[Start of Attachment]

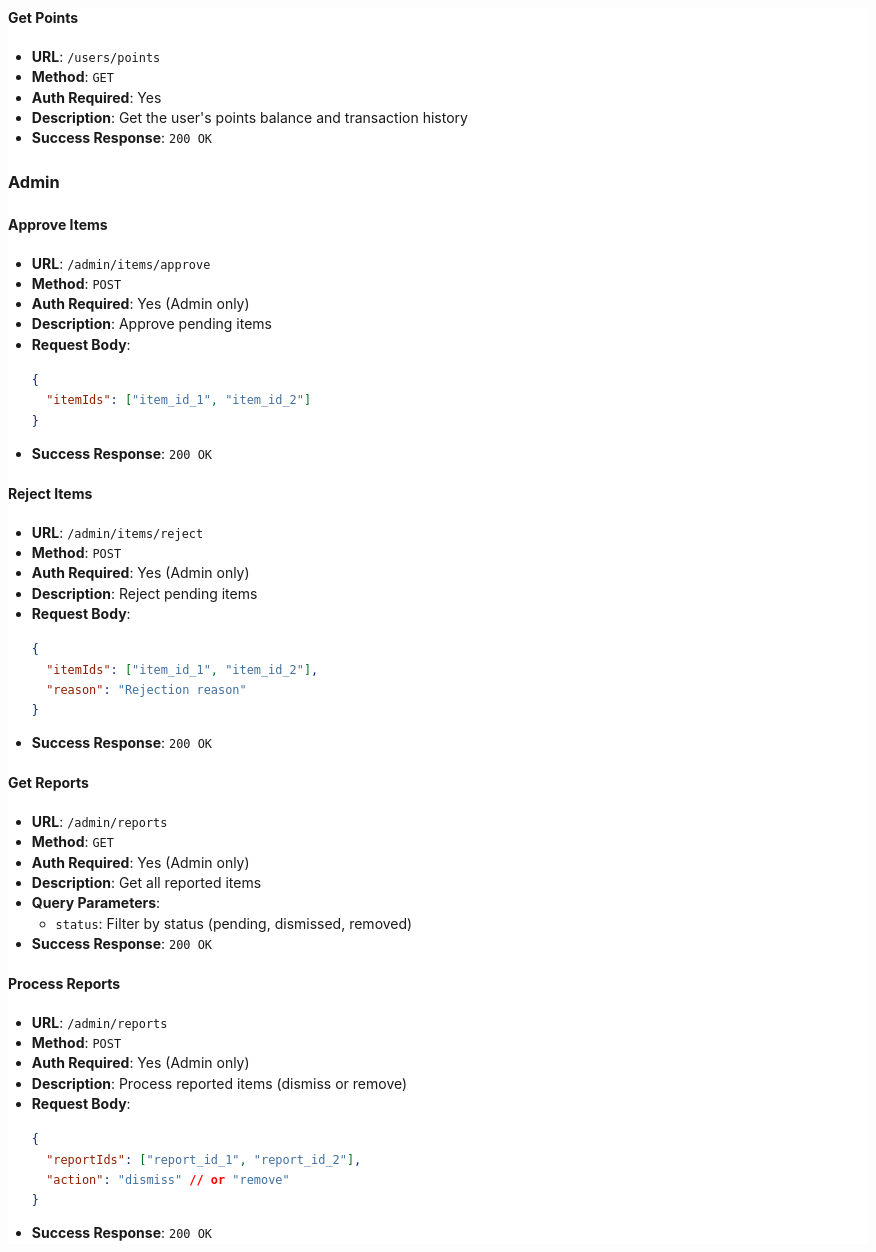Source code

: #### Get Points

- **URL**: `/users/points`
- **Method**: `GET`
- **Auth Required**: Yes
- **Description**: Get the user's points balance and transaction history
- **Success Response**: `200 OK`

### Admin

#### Approve Items

- **URL**: `/admin/items/approve`
- **Method**: `POST`
- **Auth Required**: Yes (Admin only)
- **Description**: Approve pending items
- **Request Body**:
  ```json
  {
    "itemIds": ["item_id_1", "item_id_2"]
  }
  ```
- **Success Response**: `200 OK`

#### Reject Items

- **URL**: `/admin/items/reject`
- **Method**: `POST`
- **Auth Required**: Yes (Admin only)
- **Description**: Reject pending items
- **Request Body**:
  ```json
  {
    "itemIds": ["item_id_1", "item_id_2"],
    "reason": "Rejection reason"
  }
  ```
- **Success Response**: `200 OK`

#### Get Reports

- **URL**: `/admin/reports`
- **Method**: `GET`
- **Auth Required**: Yes (Admin only)
- **Description**: Get all reported items
- **Query Parameters**:
  - `status`: Filter by status (pending, dismissed, removed)
- **Success Response**: `200 OK`

#### Process Reports

- **URL**: `/admin/reports`
- **Method**: `POST`
- **Auth Required**: Yes (Admin only)
- **Description**: Process reported items (dismiss or remove)
- **Request Body**:
  ```json
  {
    "reportIds": ["report_id_1", "report_id_2"],
    "action": "dismiss" // or "remove"
  }
  ```
- **Success Response**: `200 OK`
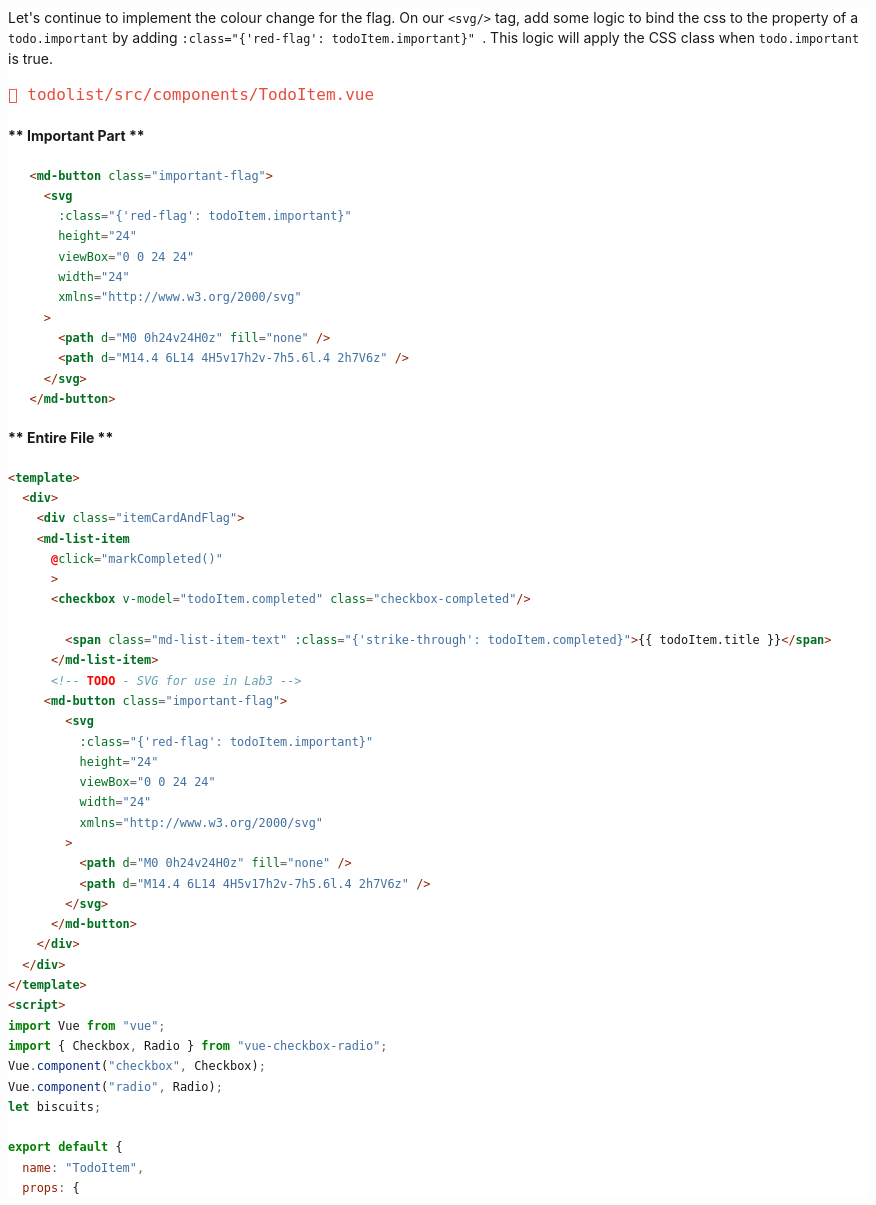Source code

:    Let's continue to implement the colour change for the flag. On our `<svg/>` tag, add some logic to bind the css to the property of a `todo.important` by adding `:class="{'red-flag': todoItem.important}" `. This logic will apply the CSS class when `todo.important` is true.

<kbd><span style="color: #e74c3c; font-size: 12pt;">📝 todolist/src/components/TodoItem.vue</span></kbd>



#### ** Important Part **

```html
   <md-button class="important-flag">
     <svg
       :class="{'red-flag': todoItem.important}"
       height="24"
       viewBox="0 0 24 24"
       width="24"
       xmlns="http://www.w3.org/2000/svg"
     >
       <path d="M0 0h24v24H0z" fill="none" />
       <path d="M14.4 6L14 4H5v17h2v-7h5.6l.4 2h7V6z" />
     </svg>
   </md-button>
```

#### ** Entire File **

```html
<template>
  <div>
    <div class="itemCardAndFlag">
    <md-list-item
      @click="markCompleted()"
      >
      <checkbox v-model="todoItem.completed" class="checkbox-completed"/>

        <span class="md-list-item-text" :class="{'strike-through': todoItem.completed}">{{ todoItem.title }}</span>
      </md-list-item>
      <!-- TODO - SVG for use in Lab3 -->
     <md-button class="important-flag">
        <svg
          :class="{'red-flag': todoItem.important}"
          height="24"
          viewBox="0 0 24 24"
          width="24"
          xmlns="http://www.w3.org/2000/svg"
        >
          <path d="M0 0h24v24H0z" fill="none" />
          <path d="M14.4 6L14 4H5v17h2v-7h5.6l.4 2h7V6z" />
        </svg>
      </md-button>
    </div>
  </div>
</template>
<script>
import Vue from "vue";
import { Checkbox, Radio } from "vue-checkbox-radio";
Vue.component("checkbox", Checkbox);
Vue.component("radio", Radio);
let biscuits;

export default {
  name: "TodoItem",
  props: {
```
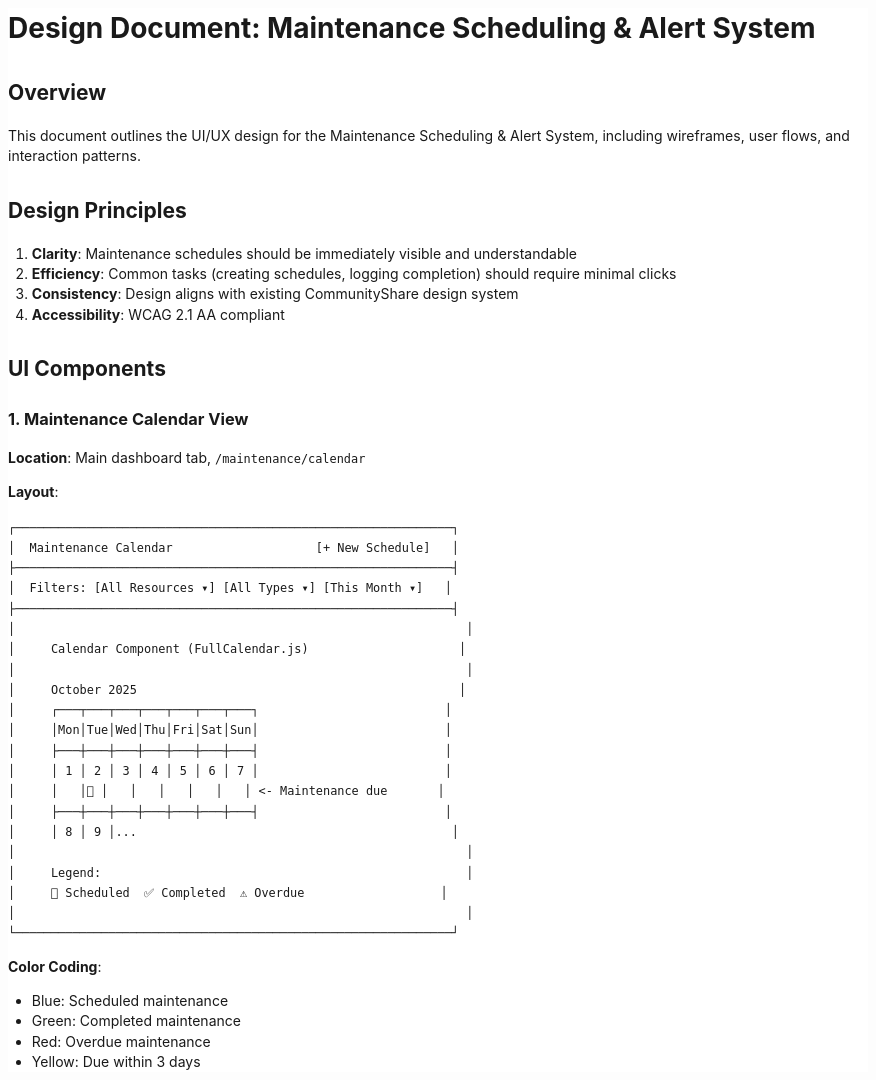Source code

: # Design Document: Maintenance Scheduling & Alert System

## Overview
This document outlines the UI/UX design for the Maintenance Scheduling & Alert System, including wireframes, user flows, and interaction patterns.

## Design Principles
1. **Clarity**: Maintenance schedules should be immediately visible and understandable
2. **Efficiency**: Common tasks (creating schedules, logging completion) should require minimal clicks
3. **Consistency**: Design aligns with existing CommunityShare design system
4. **Accessibility**: WCAG 2.1 AA compliant

## UI Components

### 1. Maintenance Calendar View
**Location**: Main dashboard tab, `/maintenance/calendar`

**Layout**:
```
┌─────────────────────────────────────────────────────────────┐
│  Maintenance Calendar                    [+ New Schedule]   │
├─────────────────────────────────────────────────────────────┤
│  Filters: [All Resources ▾] [All Types ▾] [This Month ▾]   │
├─────────────────────────────────────────────────────────────┤
│                                                               │
│     Calendar Component (FullCalendar.js)                     │
│                                                               │
│     October 2025                                             │
│     ┌───┬───┬───┬───┬───┬───┬───┐                          │
│     │Mon│Tue│Wed│Thu│Fri│Sat│Sun│                          │
│     ├───┼───┼───┼───┼───┼───┼───┤                          │
│     │ 1 │ 2 │ 3 │ 4 │ 5 │ 6 │ 7 │                          │
│     │   │🔧 │   │   │   │   │   │ <- Maintenance due       │
│     ├───┼───┼───┼───┼───┼───┼───┤                          │
│     │ 8 │ 9 │...                                            │
│                                                               │
│     Legend:                                                   │
│     🔧 Scheduled  ✅ Completed  ⚠️ Overdue                   │
│                                                               │
└─────────────────────────────────────────────────────────────┘
```

**Color Coding**:
- Blue: Scheduled maintenance
- Green: Completed maintenance
- Red: Overdue maintenance
- Yellow: Due within 3 days
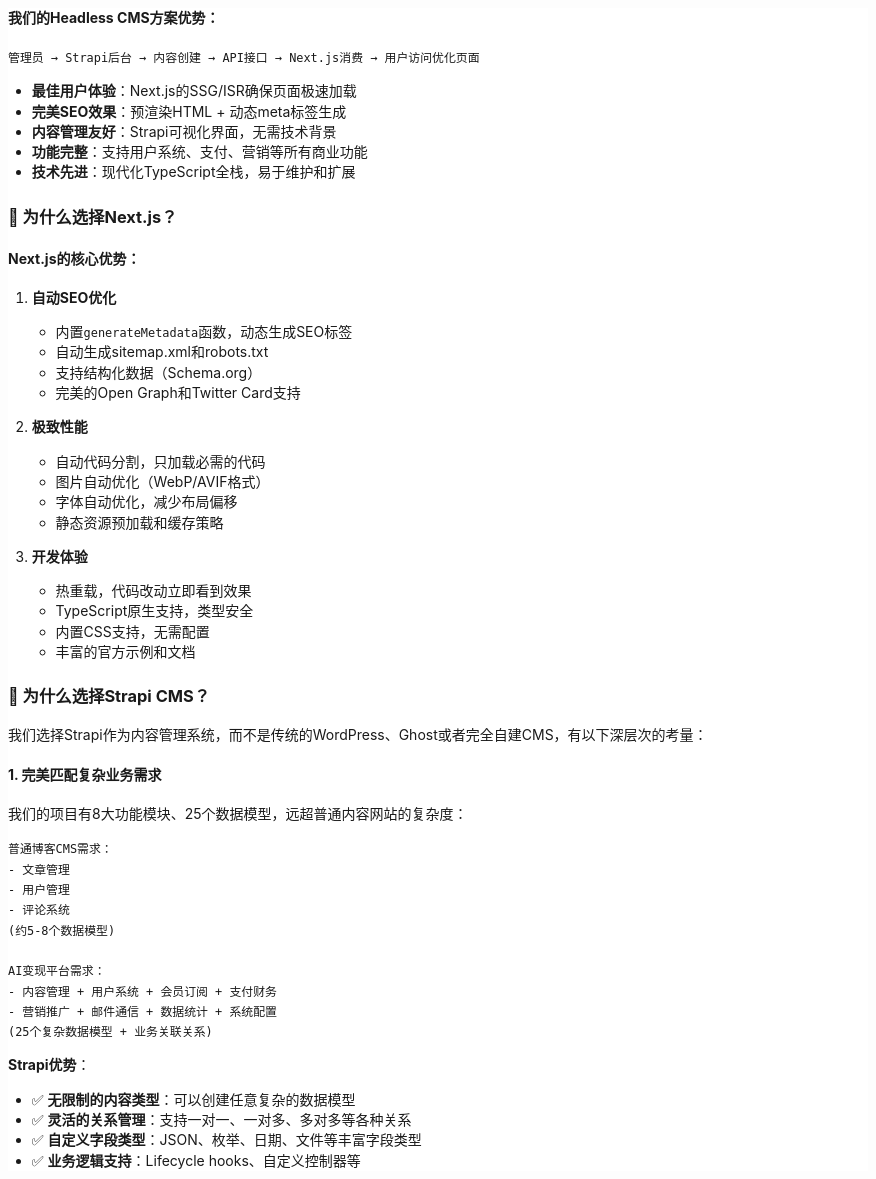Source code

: #### 我们的Headless CMS方案优势：
```
管理员 → Strapi后台 → 内容创建 → API接口 → Next.js消费 → 用户访问优化页面
```
- **最佳用户体验**：Next.js的SSG/ISR确保页面极速加载
- **完美SEO效果**：预渲染HTML + 动态meta标签生成
- **内容管理友好**：Strapi可视化界面，无需技术背景
- **功能完整**：支持用户系统、支付、营销等所有商业功能
- **技术先进**：现代化TypeScript全栈，易于维护和扩展

### 🎯 为什么选择Next.js？

#### Next.js的核心优势：

1. **自动SEO优化**
   - 内置`generateMetadata`函数，动态生成SEO标签
   - 自动生成sitemap.xml和robots.txt
   - 支持结构化数据（Schema.org）
   - 完美的Open Graph和Twitter Card支持

2. **极致性能**
   - 自动代码分割，只加载必需的代码
   - 图片自动优化（WebP/AVIF格式）
   - 字体自动优化，减少布局偏移
   - 静态资源预加载和缓存策略

3. **开发体验**
   - 热重载，代码改动立即看到效果
   - TypeScript原生支持，类型安全
   - 内置CSS支持，无需配置
   - 丰富的官方示例和文档

### 🎯 为什么选择Strapi CMS？

我们选择Strapi作为内容管理系统，而不是传统的WordPress、Ghost或者完全自建CMS，有以下深层次的考量：

#### 1. **完美匹配复杂业务需求**

我们的项目有8大功能模块、25个数据模型，远超普通内容网站的复杂度：

```
普通博客CMS需求：
- 文章管理
- 用户管理  
- 评论系统
(约5-8个数据模型)

AI变现平台需求：
- 内容管理 + 用户系统 + 会员订阅 + 支付财务
- 营销推广 + 邮件通信 + 数据统计 + 系统配置
(25个复杂数据模型 + 业务关联关系)
```

**Strapi优势**：
- ✅ **无限制的内容类型**：可以创建任意复杂的数据模型
- ✅ **灵活的关系管理**：支持一对一、一对多、多对多等各种关系
- ✅ **自定义字段类型**：JSON、枚举、日期、文件等丰富字段类型
- ✅ **业务逻辑支持**：Lifecycle hooks、自定义控制器等
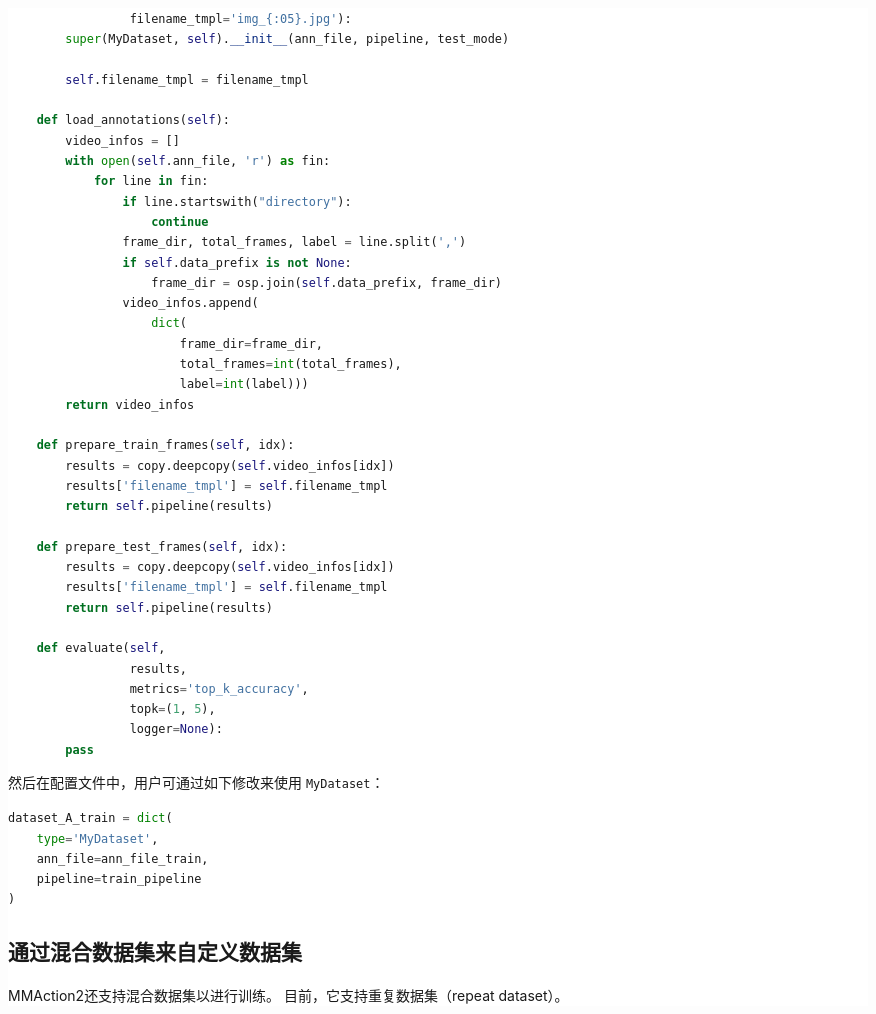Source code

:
 ```python
                 filename_tmpl='img_{:05}.jpg'):
        super(MyDataset, self).__init__(ann_file, pipeline, test_mode)

        self.filename_tmpl = filename_tmpl

    def load_annotations(self):
        video_infos = []
        with open(self.ann_file, 'r') as fin:
            for line in fin:
                if line.startswith("directory"):
                    continue
                frame_dir, total_frames, label = line.split(',')
                if self.data_prefix is not None:
                    frame_dir = osp.join(self.data_prefix, frame_dir)
                video_infos.append(
                    dict(
                        frame_dir=frame_dir,
                        total_frames=int(total_frames),
                        label=int(label)))
        return video_infos

    def prepare_train_frames(self, idx):
        results = copy.deepcopy(self.video_infos[idx])
        results['filename_tmpl'] = self.filename_tmpl
        return self.pipeline(results)

    def prepare_test_frames(self, idx):
        results = copy.deepcopy(self.video_infos[idx])
        results['filename_tmpl'] = self.filename_tmpl
        return self.pipeline(results)

    def evaluate(self,
                 results,
                 metrics='top_k_accuracy',
                 topk=(1, 5),
                 logger=None):
        pass
```

然后在配置文件中，用户可通过如下修改来使用 `MyDataset`：

```python
dataset_A_train = dict(
    type='MyDataset',
    ann_file=ann_file_train,
    pipeline=train_pipeline
)
```

## 通过混合数据集来自定义数据集

MMAction2还支持混合数据集以进行训练。 目前，它支持重复数据集（repeat dataset）。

[End of Attachment]

For the word "from", say how many lines of the listing contain it; give the number alone.

Solution to this task:
2